Conditions and Operators
Conditions, Operators, and Values
A condition defines an audience by specifying a feature, an operator, and one or more values.
Example
- Condition: Brand == Nike
- Feature: Brand
- Operator: ==
- Value: Nike
Other examples
- Number of Buys > 3.
- Average Order Value > $50.
Boolean Operators
Boolean operators combine multiple conditions or rules and return a true/false result based on the logical relationships between them.
- AND: Returns true if all conditions are met, false otherwise.
- OR: Returns true if at least one condition is met, false otherwise.
Time Operators
Time operators define time intervals between two events in a sequence.
- None: No time interval between events.
- After & Within: Counts visitors who meet the condition within a specified duration after an event.
- After: Counts visitors who meet the condition after a specified duration.
- Within: Counts visitors who meet the condition within a specified duration.
Logical Operators
Logical operators are used to compare values of features when defining conditions.
- ==: Exactly equal to the given value.
- >: Greater than the given value.
- >=: Greater than or equal to the given value.
- <: Less than the given value.
- <=: Less than or equal to the given value.
- !=: Not equal to the given value.
- IN: Checks if the visitor exists within a given set of values.

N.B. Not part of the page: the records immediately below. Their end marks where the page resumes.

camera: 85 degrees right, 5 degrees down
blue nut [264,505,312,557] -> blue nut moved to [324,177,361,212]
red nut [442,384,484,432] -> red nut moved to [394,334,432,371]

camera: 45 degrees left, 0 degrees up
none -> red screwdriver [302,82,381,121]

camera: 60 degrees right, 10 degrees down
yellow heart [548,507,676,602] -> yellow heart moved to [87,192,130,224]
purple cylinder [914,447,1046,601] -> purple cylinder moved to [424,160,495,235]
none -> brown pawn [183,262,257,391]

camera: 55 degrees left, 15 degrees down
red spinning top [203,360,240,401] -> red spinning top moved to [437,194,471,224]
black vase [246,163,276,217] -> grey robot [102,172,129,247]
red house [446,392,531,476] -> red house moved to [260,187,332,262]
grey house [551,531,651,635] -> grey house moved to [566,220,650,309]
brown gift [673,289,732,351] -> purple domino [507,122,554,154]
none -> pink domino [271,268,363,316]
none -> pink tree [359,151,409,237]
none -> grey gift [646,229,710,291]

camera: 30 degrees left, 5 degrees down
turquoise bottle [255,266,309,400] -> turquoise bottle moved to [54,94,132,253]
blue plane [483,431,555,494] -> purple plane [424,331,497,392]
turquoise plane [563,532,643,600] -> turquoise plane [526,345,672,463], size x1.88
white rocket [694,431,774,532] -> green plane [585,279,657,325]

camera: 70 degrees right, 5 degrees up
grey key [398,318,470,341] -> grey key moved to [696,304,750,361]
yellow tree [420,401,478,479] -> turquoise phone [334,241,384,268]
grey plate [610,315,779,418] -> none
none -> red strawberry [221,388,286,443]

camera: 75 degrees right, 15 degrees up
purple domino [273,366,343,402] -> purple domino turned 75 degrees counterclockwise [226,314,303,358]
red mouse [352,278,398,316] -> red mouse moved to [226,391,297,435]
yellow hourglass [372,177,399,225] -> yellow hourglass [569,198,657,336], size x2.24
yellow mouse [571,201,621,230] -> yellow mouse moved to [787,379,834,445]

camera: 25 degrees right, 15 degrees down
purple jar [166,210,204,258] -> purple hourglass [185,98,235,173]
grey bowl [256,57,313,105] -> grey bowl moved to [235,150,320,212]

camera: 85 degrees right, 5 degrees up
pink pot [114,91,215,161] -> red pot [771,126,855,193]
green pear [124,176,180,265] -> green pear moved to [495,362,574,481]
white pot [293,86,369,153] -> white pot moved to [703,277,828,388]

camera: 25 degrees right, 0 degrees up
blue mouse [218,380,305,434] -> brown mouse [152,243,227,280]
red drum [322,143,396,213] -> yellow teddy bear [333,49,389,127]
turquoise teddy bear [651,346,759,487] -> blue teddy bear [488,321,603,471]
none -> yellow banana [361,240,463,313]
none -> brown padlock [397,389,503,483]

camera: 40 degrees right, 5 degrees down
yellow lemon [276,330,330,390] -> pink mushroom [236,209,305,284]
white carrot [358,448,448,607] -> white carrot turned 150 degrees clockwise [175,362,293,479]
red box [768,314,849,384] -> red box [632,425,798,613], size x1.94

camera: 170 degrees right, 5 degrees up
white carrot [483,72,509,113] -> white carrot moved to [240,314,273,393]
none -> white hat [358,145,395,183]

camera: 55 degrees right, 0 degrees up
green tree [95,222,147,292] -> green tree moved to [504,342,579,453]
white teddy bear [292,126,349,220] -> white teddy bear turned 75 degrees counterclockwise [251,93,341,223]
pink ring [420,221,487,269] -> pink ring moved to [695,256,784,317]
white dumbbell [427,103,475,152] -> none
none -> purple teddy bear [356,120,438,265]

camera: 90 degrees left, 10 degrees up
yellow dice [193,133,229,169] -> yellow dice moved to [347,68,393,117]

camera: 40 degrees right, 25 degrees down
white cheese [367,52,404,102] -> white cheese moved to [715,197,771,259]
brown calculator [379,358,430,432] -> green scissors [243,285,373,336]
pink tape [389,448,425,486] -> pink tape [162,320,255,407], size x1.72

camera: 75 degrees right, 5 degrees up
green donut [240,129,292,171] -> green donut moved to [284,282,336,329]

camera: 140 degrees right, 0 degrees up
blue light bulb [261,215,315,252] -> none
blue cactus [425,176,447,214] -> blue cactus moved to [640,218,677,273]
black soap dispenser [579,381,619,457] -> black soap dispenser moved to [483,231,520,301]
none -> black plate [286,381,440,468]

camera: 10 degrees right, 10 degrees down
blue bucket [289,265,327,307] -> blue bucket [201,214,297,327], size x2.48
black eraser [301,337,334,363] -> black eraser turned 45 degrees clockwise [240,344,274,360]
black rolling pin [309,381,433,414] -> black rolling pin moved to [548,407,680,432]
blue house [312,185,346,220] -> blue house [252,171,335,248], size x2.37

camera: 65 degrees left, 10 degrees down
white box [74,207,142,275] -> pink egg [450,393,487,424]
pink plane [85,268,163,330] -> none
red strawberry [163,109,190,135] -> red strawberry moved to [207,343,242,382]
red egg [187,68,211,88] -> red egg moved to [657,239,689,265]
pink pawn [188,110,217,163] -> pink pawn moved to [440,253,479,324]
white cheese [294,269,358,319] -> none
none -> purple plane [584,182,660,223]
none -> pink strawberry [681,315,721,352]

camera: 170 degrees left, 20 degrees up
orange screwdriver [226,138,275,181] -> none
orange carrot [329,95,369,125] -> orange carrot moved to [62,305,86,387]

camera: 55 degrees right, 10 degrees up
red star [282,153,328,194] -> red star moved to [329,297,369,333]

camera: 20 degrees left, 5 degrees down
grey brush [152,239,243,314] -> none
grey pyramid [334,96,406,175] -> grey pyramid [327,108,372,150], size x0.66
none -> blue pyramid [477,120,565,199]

- ~: Approximately equal to the given value.
Rules and Groups
Rules
A rule consists of one or more conditions. Each rule is separated by either an AND or OR operator and is used to define an audience.
Groups
A group contains one or more rules. There are two types of groups: Condition Groups and Sequence Groups.
Condition Group
A condition group consists of one or more rules, with each rule defined at the same level. By default, one condition group is present, but users can add any number of additional condition groups.
Sequence Group
A sequence group consists of one or more sequentially executed rules, each representing an event with associated attributes. Time intervals between rules can be defined, and users can add any number of sequence groups.